Dima saco una patada con la pierna derecha en menos de diez milisegundos y yo la asimilé en las costillas de mi lado izquierdo. En un microinstante pensé que se me habían fracturado por lo menos un par de ellas. Además todo el aire que había inhalado un segundo antes estaba afuera completamente, ya que mis pobres pulmones recibieron la conmoción de su vida. Cuando entendí que podía seguir luchando un segundo después, recibí un vendaval de golpes que según mi lógica, algo dañada por el estrés y el dolor, no eran posibles.
Recibí demasiado castigo. Lo recibí tanto que implore que el tiempo se pasase rápido. En esos momentos puedes filosofar mucho. Recuerdo haberme acordado de Einstein y de la teoría de la relatividad y de como el tiempo fluye de manera diferente dependiendo de la velocidad y del campo gravitatorio al que estás expuesto. Recuerdo también haber recibido golpes en las sienes mientras me tapaba la cara para que no se me salga algún diente o para que mi hermosa nariz no termine hecha una S. Recuerdo haber sido el hombre más feliz del mundo cuando terminé el primer Round (me encanta apreciar las pequeñas cosas de la vida). Me sentí como Napoleón… en su peor época.
Después de treinta segundos estabamos peleando de nuevo. Dima me había pegado en el primer Round lo que no me habían pegado en un año entero. Pero en el segundo, no dejaría que me hiciese lo mismo. No lo hizo. Entró decidido a noquearme y me dio más fuerte que antes. La conmoción mental del primer asalto ya se me había pasado un poco y pese a que Dima me pateaba y puñeteaba a su antojo cual saco de papas, aguanté bastante bien el segundo. Entendí que su punto fuerte eran las patadas más que los puñetes y me fui al descanso.
En el tercer Round me sentí muy bien al haber interpretado tan bien a Dima. Cuando le acortaba las distancias y no podía patear, no tenía mucho que ofrecer. Sus puñetes eran algo debiluchos. Al menos, asimilables. Pegándome a él conseguí conectarle un recital de puños en los riñones, tres o cuatro en la boca del estomago y dos buenos ganchos en la mandíbula. No cayo, pero no terminó muy feliz el asalto.

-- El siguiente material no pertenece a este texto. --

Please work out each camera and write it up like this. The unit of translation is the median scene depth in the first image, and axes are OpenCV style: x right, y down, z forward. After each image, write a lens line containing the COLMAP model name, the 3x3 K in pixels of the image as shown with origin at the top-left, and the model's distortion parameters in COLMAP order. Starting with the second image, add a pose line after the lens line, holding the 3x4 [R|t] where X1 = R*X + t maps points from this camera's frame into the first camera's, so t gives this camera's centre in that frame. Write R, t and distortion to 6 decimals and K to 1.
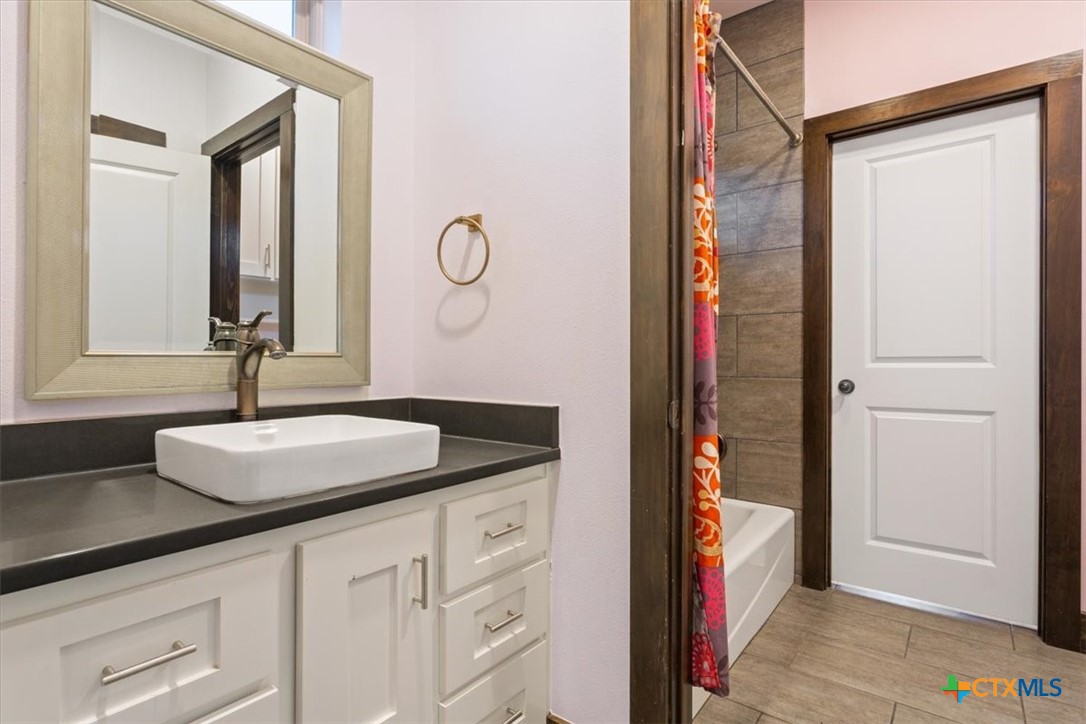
lens RADIAL K [[536.5, 0, 542.1], [0, 536.5, 356.9], [0, 0, 1]] dist [-0.011127, 0.001311]
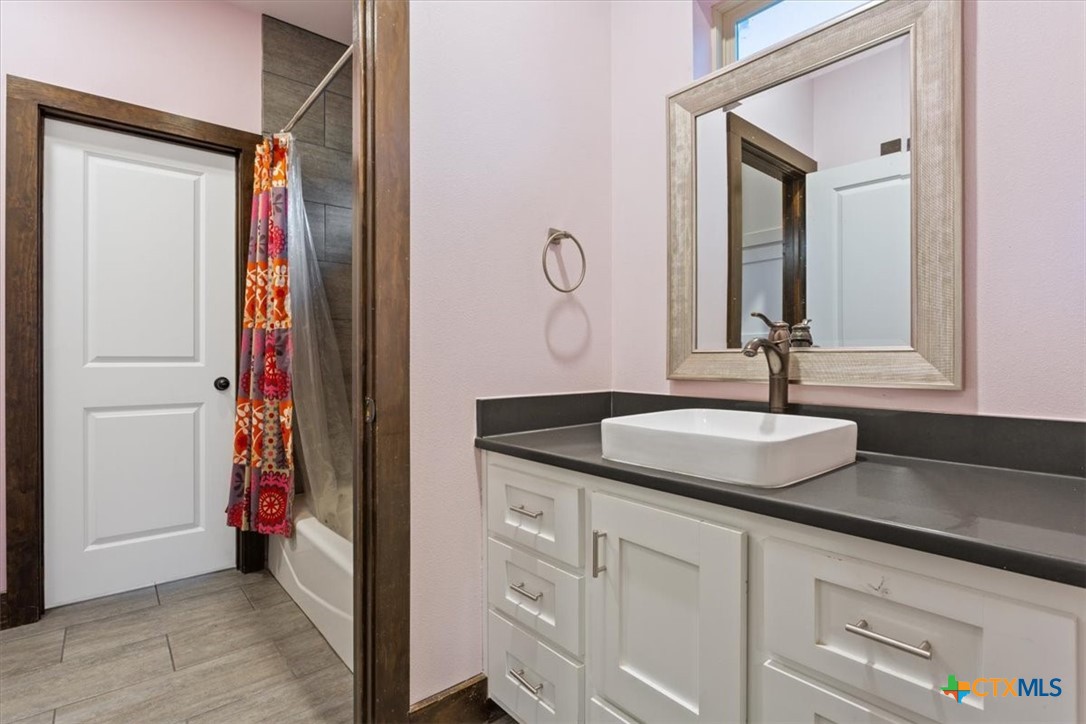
lens RADIAL K [[536.5, 0, 544.8], [0, 536.5, 359.5], [0, 0, 1]] dist [-0.011127, 0.001311]
pose [[-0.206152, 0.014474, -0.978413, 0.990037], [0.006153, 0.999890, 0.013495, -0.008725], [0.978501, -0.003239, -0.206218, 1.241997]]
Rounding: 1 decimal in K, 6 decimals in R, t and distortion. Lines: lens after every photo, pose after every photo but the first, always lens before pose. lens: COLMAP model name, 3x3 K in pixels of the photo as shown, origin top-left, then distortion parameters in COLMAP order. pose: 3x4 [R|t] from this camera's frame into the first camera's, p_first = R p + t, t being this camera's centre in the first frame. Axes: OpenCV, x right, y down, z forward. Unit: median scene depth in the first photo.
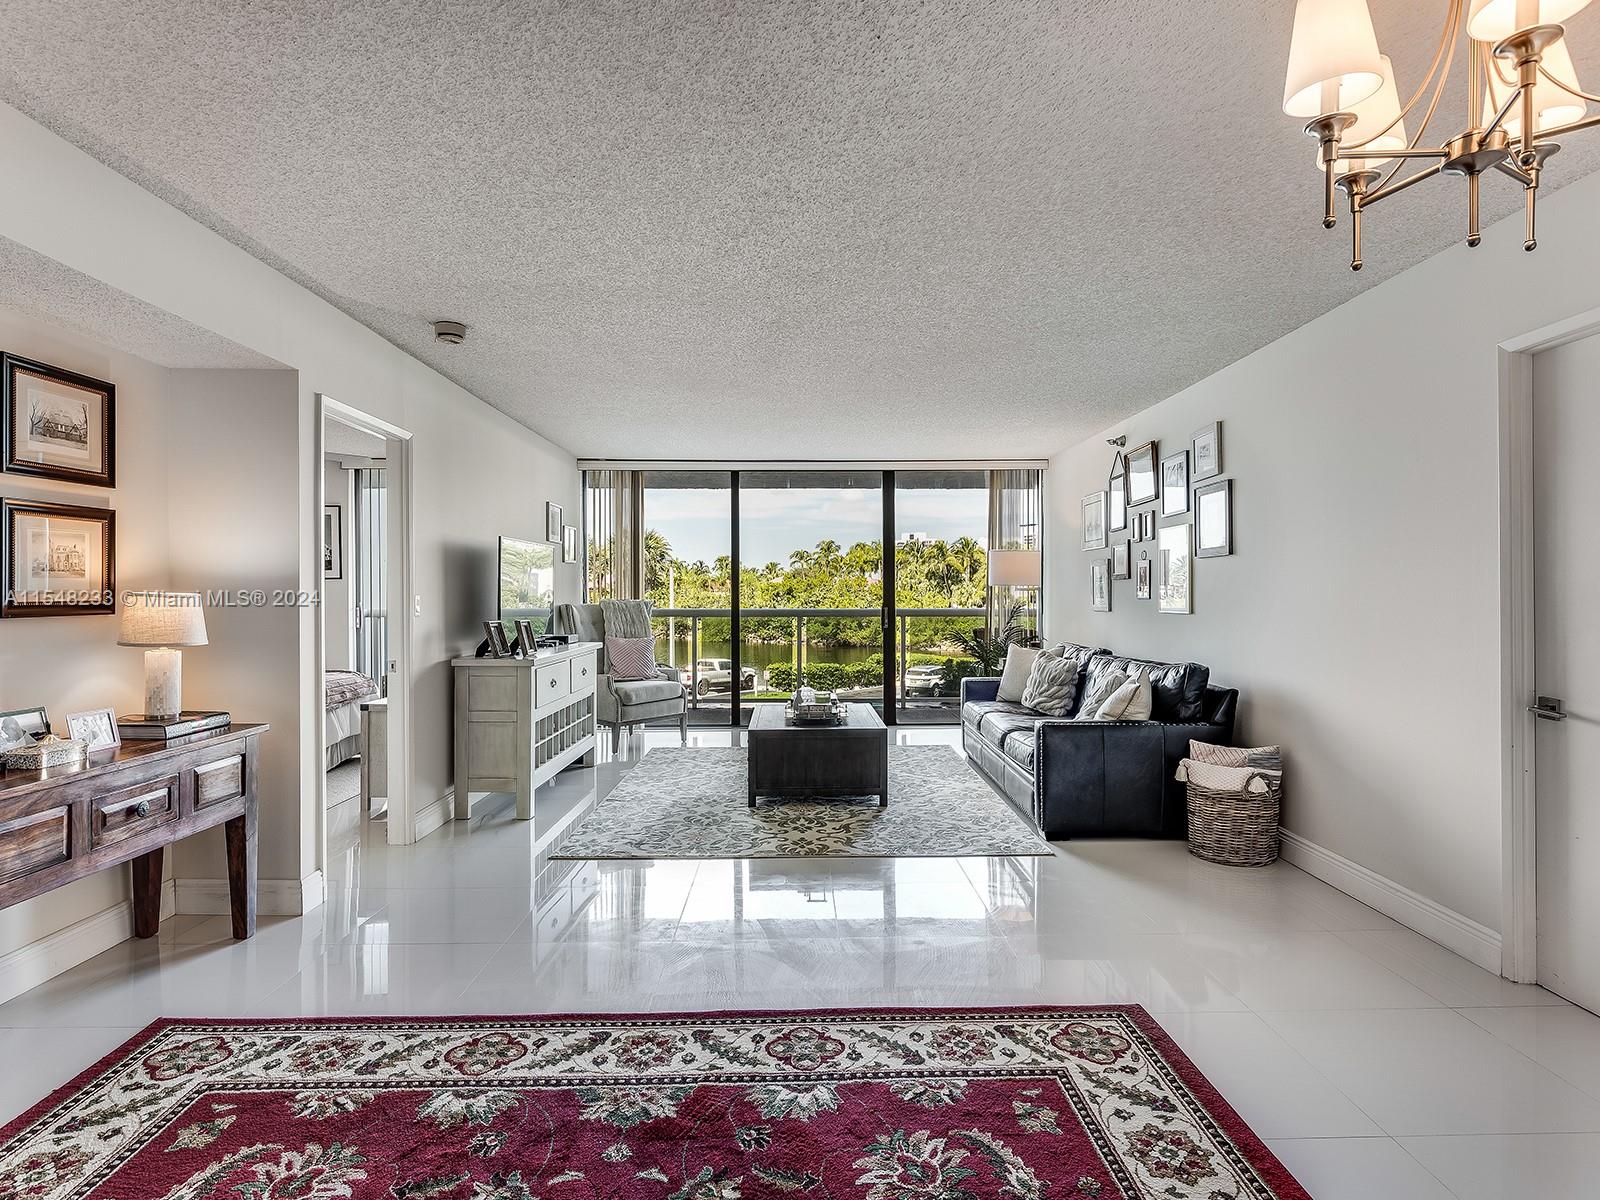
lens RADIAL K [[889.0, 0, 800.0], [0, 889.0, 600.0], [0, 0, 1]] dist [-0.000798, -0.000324]
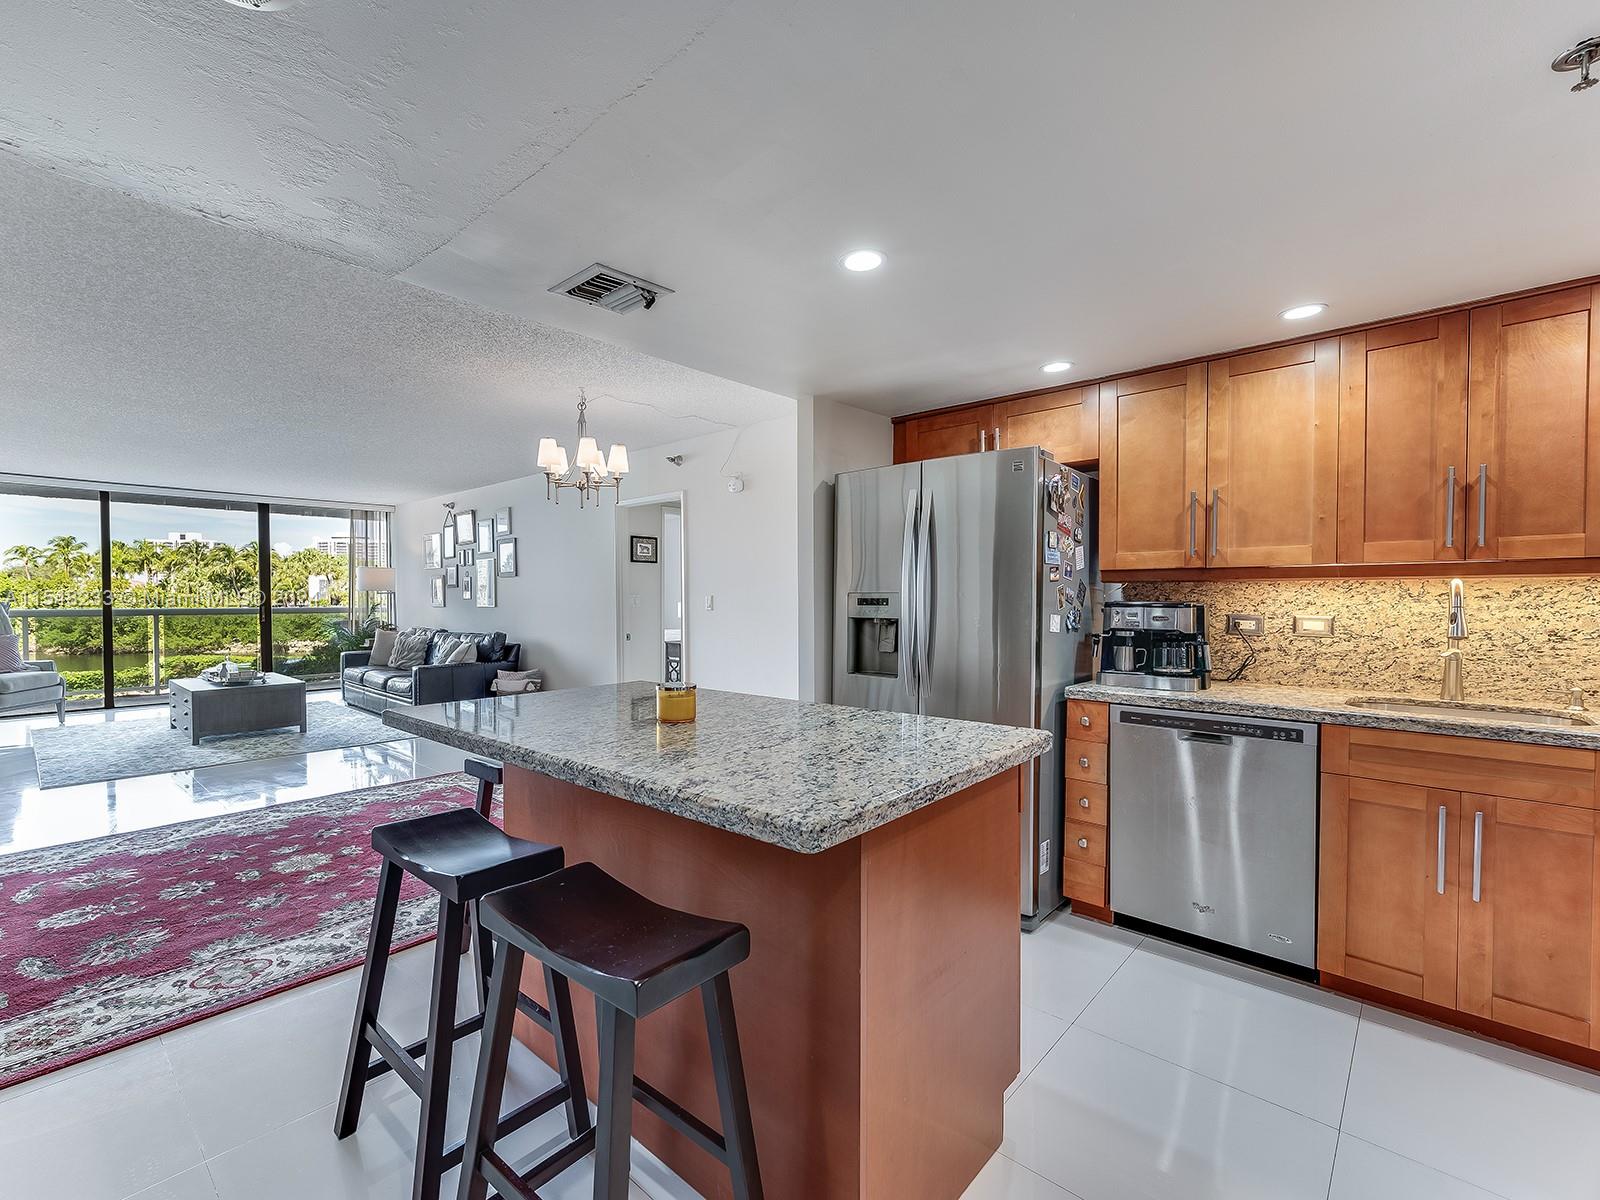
lens RADIAL K [[724.5, 0, 795.8], [0, 724.5, 604.1], [0, 0, 1]] dist [-0.002429, -0.000144]
pose [[0.674109, -0.006182, 0.738606, -0.235951], [0.003979, 0.999981, 0.004738, 0.004562], [-0.738621, -0.000255, 0.674121, -0.448388]]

Al final, ganó Dima (conecto mucho más que yo en la cuenta acumulada). Era obvio y era lo justo. Aunque haya escrito más arriba que no me confié en demasía. Estoy casi seguro que si hubiese ido con una mente más humilde, Dima no me hubiese despedazado el primer Round.
Me sorprende que los puñetes en sótanos hayan pasado a formar parte de mi vida y que sea algo que me gusta tanto. Me parece increíble lo mucho que puedes aprender de ti mismo y de los demás cuando combates contra ellos de la manera más primigenia que conoce el hombre. Por medio de la fuerza.
Dima no tenía el cuerpo ni el peso ni la fuerza para vencerme. Pero entro con una actitud ganadora y valiente y me reventó en el primer Round.
Yo caí en manos del orgullo y recibí una linda sorpresa. Tuve la fuerza física y mental de sobreponerme a la misma. Pero no pude remontar el daño que mi propio orgullo me había ocasionado.
Ahora estoy en casa. Sintiendo la magnitud de los combates de ayer en mi cuerpo. Y acordándome de Dima cada vez que mis costillas se mueven de arriba hacia abajo, o mejor dicho, cada vez que respiro.